§ **Given passage**:
------
High-tech fabrics currently in development include exotic materials that self-clean, derive from milk proteins and come from 3-D prints that do away with a needle and thread altogether.
Here is a list of some of the fabrics that you may wear in the future.
Engineers Deyong Wu and Mingce Long knew that titanium oxide – the white goop used for sunblock – could act as a catalyst to degrade organic pollutants, a potential boon to create self-cleaning fabrics. However, the pollutant-blasting chemical only works under ultraviolet radiation – not so good for humans.
The duo came up with a solution – adding a hint of silver and painting the mixture onto cotton to make a self-cleaning fabric.
Wu and Long verified the self-cleaning properties of the silver/ titanium oxide cotton using methyl orange as a test pollutant. Scientists typically use methyl orange to test the pH of chemicals. Best of all, the coating became active under visible light.
The journal ACS Applied Materials & Interfaces published the research online Nov. 8.
ACS
How would you like your milk - in a glass or on a spool? Milk is the basis for a new fabric released in 2011 called Qmilch, invented by German fashion designer Anke Domaske (www.milkotex.com).
"It feels like silk and it doesn't smell -- you can wash it just like anything else," Domaske said in an interview with Reuters.
The milk fabric made a splash when Domaske announced the invention in 2011. The invention won the 28-year-old the innovation award of the Textile Research Association in Germany.
------
Saved entries
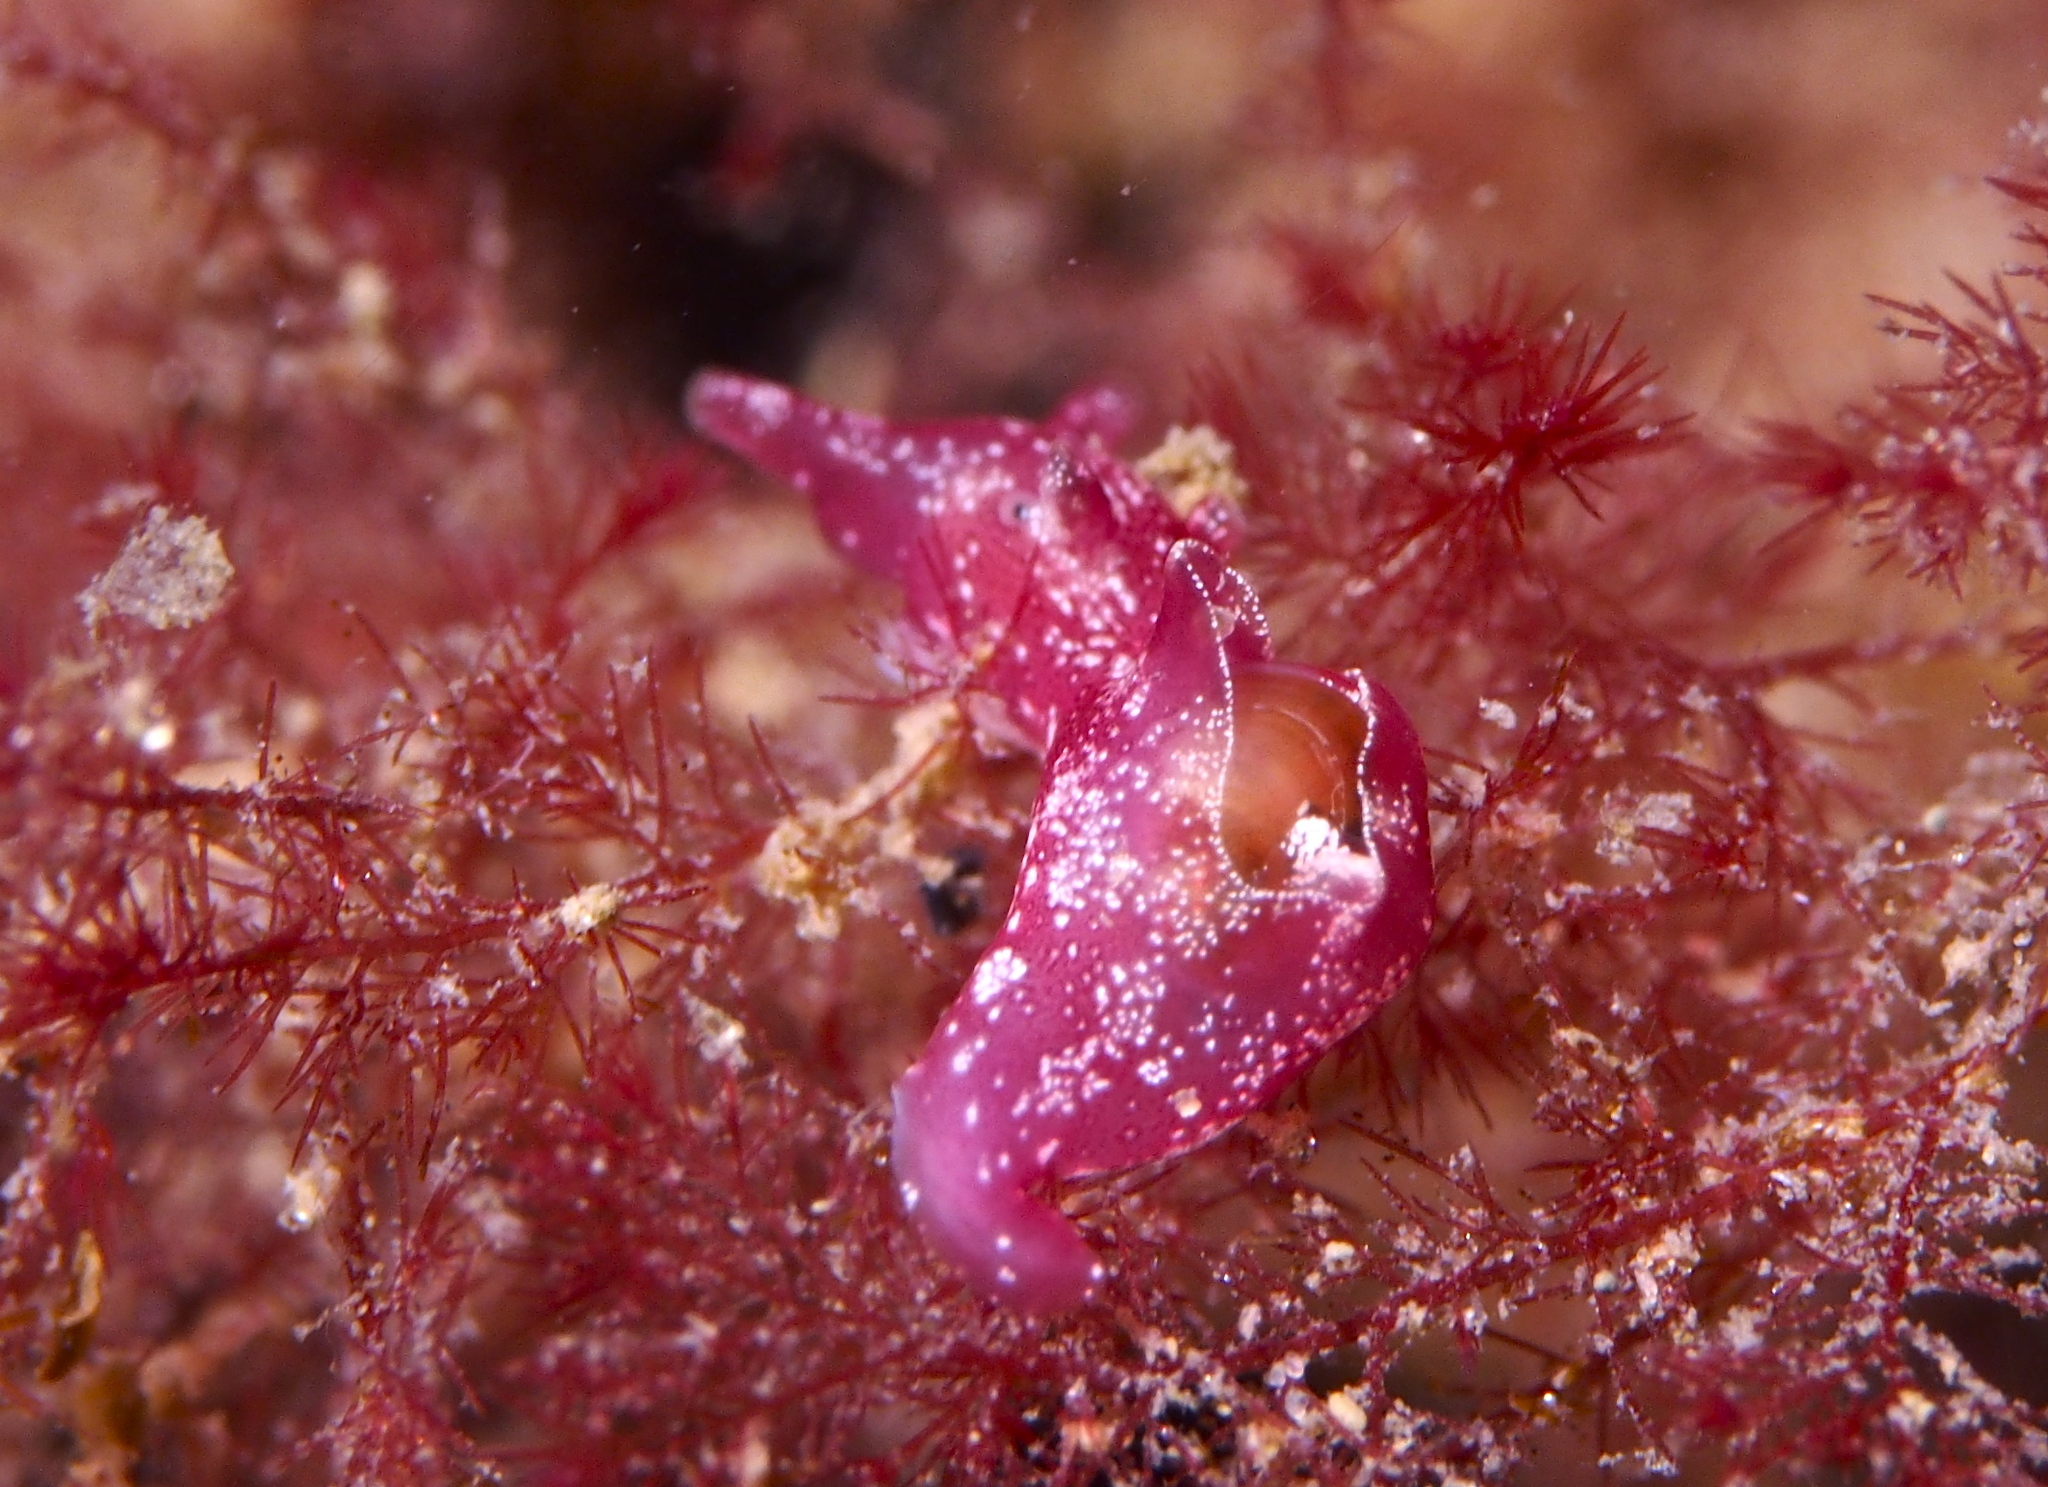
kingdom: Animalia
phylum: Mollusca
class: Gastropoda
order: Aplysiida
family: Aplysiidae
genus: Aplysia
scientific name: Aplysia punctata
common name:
------
§ **Task instructions**:
1) According to the passage on high-tech fabrics, what test pollutant did Wu and Long use to verify the self-cleaning properties of the coated cotton?
2) Reproduce the passage on high-tech fabrics, starting with "Wu and Long" and going on through "interview with Reuters.".
3) Take the passage on high-tech fabrics further, beginning immediately after its final sentence.

§ **Answers below**:
1) Methyl orange.

2)
Wu and Long verified the self-cleaning properties of the silver/ titanium oxide cotton using methyl orange as a test pollutant. Scientists typically use methyl orange to test the pH of chemicals. Best of all, the coating became active under visible light.
The journal ACS Applied Materials & Interfaces published the research online Nov. 8.
ACS
How would you like your milk - in a glass or on a spool? Milk is the basis for a new fabric released in 2011 called Qmilch, invented by German fashion designer Anke Domaske (www.milkotex.com).
"It feels like silk and it doesn't smell -- you can wash it just like anything else," Domaske said in an interview with Reuters.

3)
The fabric comes from the milk protein casein and its developer said the fabrics come from milk that would otherwise be thrown out. Engineers extract the casein from dried milk, heat the mix with other natural ingredients and the spin the resulting fibers into strands.
Domaske sells her milk-derived clothing under the label Mademoiselle Chi Chi (www.mcc-style.com), a fabric she said is anti-microbial and anti-aging.
"We have developed an all-natural fiber consisting of a very high concentration of casein, with a few other natural ingredients -- and in only two years," Domaske, a former microbiology student, said.
One dress takes about six liters (nearly a gallon and a half) of milk and costs from €150 ($199).
Milkotex
Why use a needle and thread when you can just print a garment ready-to-wear?
The technology hasn’t gotten there yet, but it’s getting closer with companies like Freedom of Creation that currently offers bags, jewelry and accessories from its 3D printers.
“Instead of producing textiles by the meter, then cutting and sewing them into final products, this concept has the ability to make needle and thread obsolete,” designer Jiri Evenhuis Evenhuis told Ecouterre. Evenhuis teamed up with Janne Kyttanen of Freedom of Creation to create several 3D-printed items (www.freedomofcreation.com).
Freedom of Creation
Silicon is typically associated with computer chips, but one manufacturer, ZeroLoft, generated a gel from silica that can act as a thermal insulator (zeroloft.com).
Aerogel is a 90 percent air, but what remains is a silica matrix that its makers say is strong, thin and flexible.
Aerogel skips the puffiness usually associated with cold insulators and instead depends on the low thermal conductivity of silica, which means that the insulator can be thin and yet effective. In one example, when Aerogel encounters a 1,000 degree Celsius flame one one side, the flipside is cooled to 70 degrees Celsius, still hot, but cool enough to touch.
The gel has other properties, including being water repellent, breathable and light.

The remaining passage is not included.